Financing for the office destination, acquired as a core-plus asset, took the shape of a two-part package comprising debt and equity. Dekel secured approximately $23.8 million in long-term, fixed-rate, first mortgage debt from a West Coast-based regional bank. The real estate merchant banking firm also rounded up joint venture equity on Moonwater’s behalf, the majority of which came from a private REIT managed by real estate crowdfunding and investment company RealtyMogul.
Both the lending and investment communities took a strong interest in the NV Energy Pearson Building financing opportunity.
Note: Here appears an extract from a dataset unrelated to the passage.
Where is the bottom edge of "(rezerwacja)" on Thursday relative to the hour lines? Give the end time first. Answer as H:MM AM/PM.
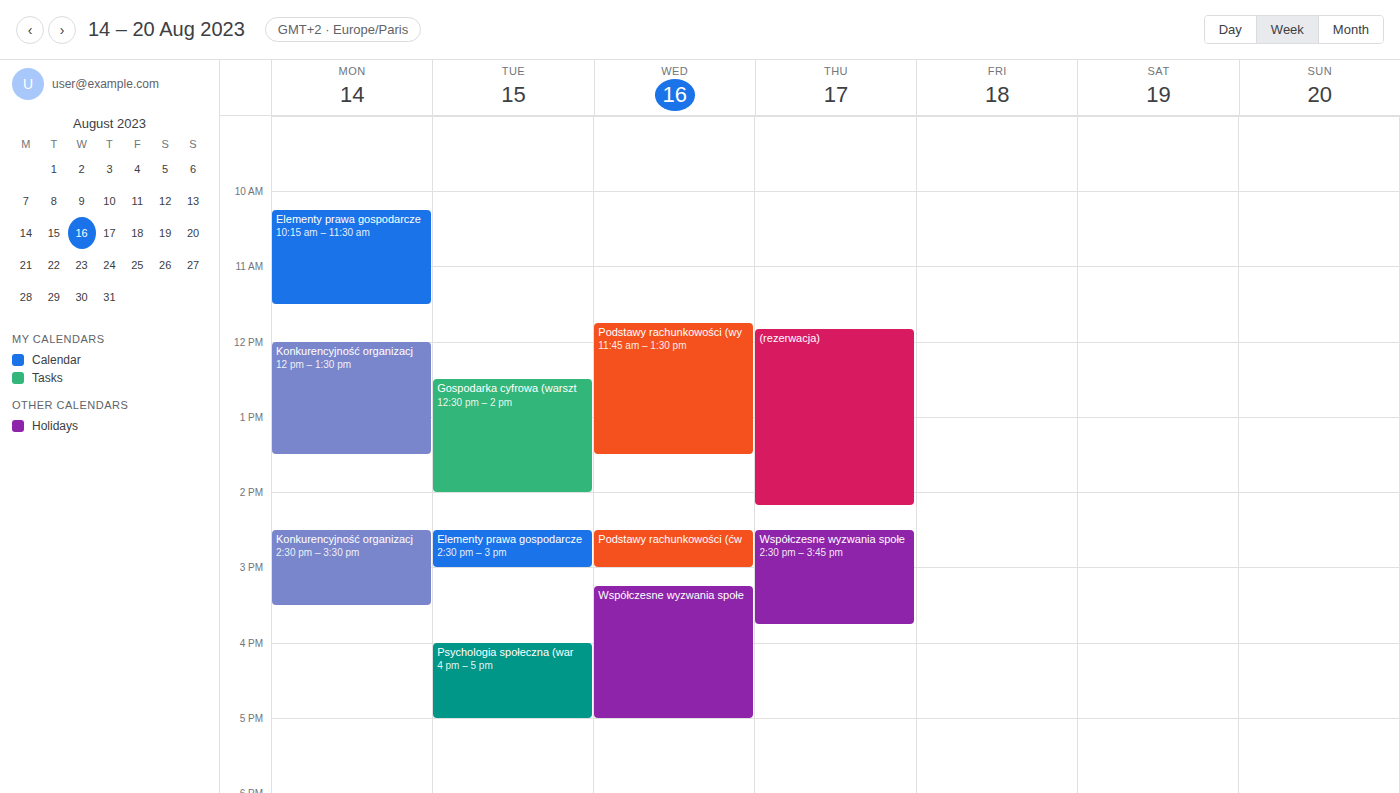
2:10 PM -- neither: 10 minutes below the 2 PM line and 50 minutes above the 3 PM line.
Dekel notes in a prepared statement that a range of lending sources vied for the chance to provide funds, and on the equity side, investors were drawn in by the property’s low-cost basis and robust cash flow from a large credit tenant.
Bucking the trend
In a report released in May, Cushman & Wakefield made a prediction about commercial real estate financing in the time of COVID-19: “In the case of both the equity and debt markets, activity will continue to be restrained by elevated uncertainty.” Dekel, however, has been successful in reeling in financing amid this time of global upheaval. In late April, as the pandemic strengthened its grip on the economy, Dekel arranged $59 million in construction financing for The Latigo Group’s 142-unit mixed-use apartment community outside Los Angeles in Thousand Oaks, Calif., obtaining the funds from a life insurance company and a publicly traded REIT.